▶ **WHAT NEEDS TO BE DONE**
Gather every line in the material below that contains the word "typed".
## Begin EXERCISE DATA
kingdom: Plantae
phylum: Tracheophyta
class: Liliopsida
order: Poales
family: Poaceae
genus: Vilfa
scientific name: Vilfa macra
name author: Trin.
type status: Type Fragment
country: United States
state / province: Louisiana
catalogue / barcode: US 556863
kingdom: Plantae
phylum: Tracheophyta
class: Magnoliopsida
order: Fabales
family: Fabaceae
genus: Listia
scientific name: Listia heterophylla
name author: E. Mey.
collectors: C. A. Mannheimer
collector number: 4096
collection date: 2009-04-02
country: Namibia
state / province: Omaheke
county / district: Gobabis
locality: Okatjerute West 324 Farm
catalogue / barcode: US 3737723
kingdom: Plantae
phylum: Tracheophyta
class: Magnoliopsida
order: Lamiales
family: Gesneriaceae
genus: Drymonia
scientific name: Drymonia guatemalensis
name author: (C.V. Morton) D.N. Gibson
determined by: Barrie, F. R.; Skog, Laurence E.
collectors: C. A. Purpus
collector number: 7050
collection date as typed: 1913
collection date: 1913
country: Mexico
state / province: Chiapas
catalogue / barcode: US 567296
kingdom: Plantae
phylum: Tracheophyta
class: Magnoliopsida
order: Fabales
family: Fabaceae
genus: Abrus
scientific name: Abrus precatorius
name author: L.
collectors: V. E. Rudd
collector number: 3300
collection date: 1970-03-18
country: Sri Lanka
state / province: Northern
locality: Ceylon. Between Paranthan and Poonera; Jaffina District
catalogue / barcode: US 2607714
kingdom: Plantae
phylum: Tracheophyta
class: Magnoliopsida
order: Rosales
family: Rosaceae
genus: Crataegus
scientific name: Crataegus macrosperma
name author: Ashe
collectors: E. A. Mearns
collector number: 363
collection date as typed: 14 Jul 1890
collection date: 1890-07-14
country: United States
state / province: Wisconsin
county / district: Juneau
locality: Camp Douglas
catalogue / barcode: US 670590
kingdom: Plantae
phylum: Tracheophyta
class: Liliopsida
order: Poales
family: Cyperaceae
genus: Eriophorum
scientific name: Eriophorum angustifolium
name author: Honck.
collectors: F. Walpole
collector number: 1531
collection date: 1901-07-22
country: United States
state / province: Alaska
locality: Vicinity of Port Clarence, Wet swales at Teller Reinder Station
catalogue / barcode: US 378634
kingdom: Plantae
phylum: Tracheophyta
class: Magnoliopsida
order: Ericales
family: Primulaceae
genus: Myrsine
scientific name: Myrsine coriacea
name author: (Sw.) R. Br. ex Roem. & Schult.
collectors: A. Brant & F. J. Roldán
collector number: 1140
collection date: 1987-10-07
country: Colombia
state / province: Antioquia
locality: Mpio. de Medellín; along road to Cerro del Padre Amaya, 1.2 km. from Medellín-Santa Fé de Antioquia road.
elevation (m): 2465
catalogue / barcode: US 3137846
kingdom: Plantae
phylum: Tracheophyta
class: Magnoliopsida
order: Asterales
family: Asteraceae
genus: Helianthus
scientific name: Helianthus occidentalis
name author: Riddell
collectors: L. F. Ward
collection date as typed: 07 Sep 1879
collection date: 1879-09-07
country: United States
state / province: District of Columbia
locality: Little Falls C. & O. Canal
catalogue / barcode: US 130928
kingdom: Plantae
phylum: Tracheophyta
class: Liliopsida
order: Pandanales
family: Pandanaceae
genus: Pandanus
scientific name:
## End EXERCISE DATA
▶ **COMPLETED TASK**
collection date as typed: 1913
collection date as typed: 14 Jul 1890
collection date as typed: 07 Sep 1879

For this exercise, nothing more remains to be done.